CEP Magazine (March 2020)
On January 6, Teva Pharmaceuticals agreed to pay $54 million to settle allegations that the company violated the False Claims Act[1] and the Anti-Kickback Statute[2] by providing unlawful compensation to physician speakers. The allegations were based on whistleblowers’ claims made in 2013.
According to the Shepherd, Finkelman, Miller & Shah LLP news release:[3]

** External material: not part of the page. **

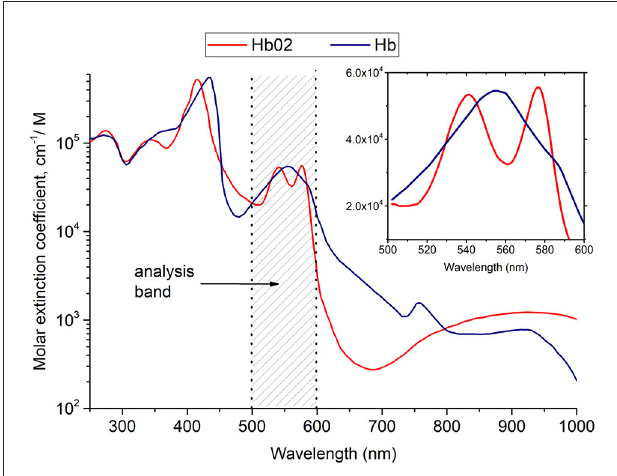
FIGURE2 Results of hemoglobin oxygenation measurement in the microcirculatory supply of periodontal tissues.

“physicians who participated in alleged sham speaker programs wrote prescriptions for the two drugs—Copaxone and Azilect—that were filled at pharmacies across the country. After filling and dispensing the prescriptions, the pharmacies then submitted claims for reimbursement to various government-funded health care programs. The pharmacies’ claims resulted in payments by the government for prescriptions that were allegedly induced through fraud, i.e., Teva’s alleged illegal payments to physicians who wrote the prescriptions. Since Teva’s actions allegedly caused the submission of false claims to the government via the dispensing pharmacies, those actions were alleged to constitute violations of the False Claims Act and the Anti-Kickback Statute (‘AKS’ ), 42 U.S.C. § 1320a-7b, which criminalizes, among other things, ‘knowingly or willingly’ offering or paying a person ‘remuneration,’ in the form of kickbacks, bribes, or rebates, to ‘induce’ that person to ‘recommend’ the purchase of a drug covered by a ‘Federal health care program.’ 42 U.S.C. § 1320a-7b(b)(2).”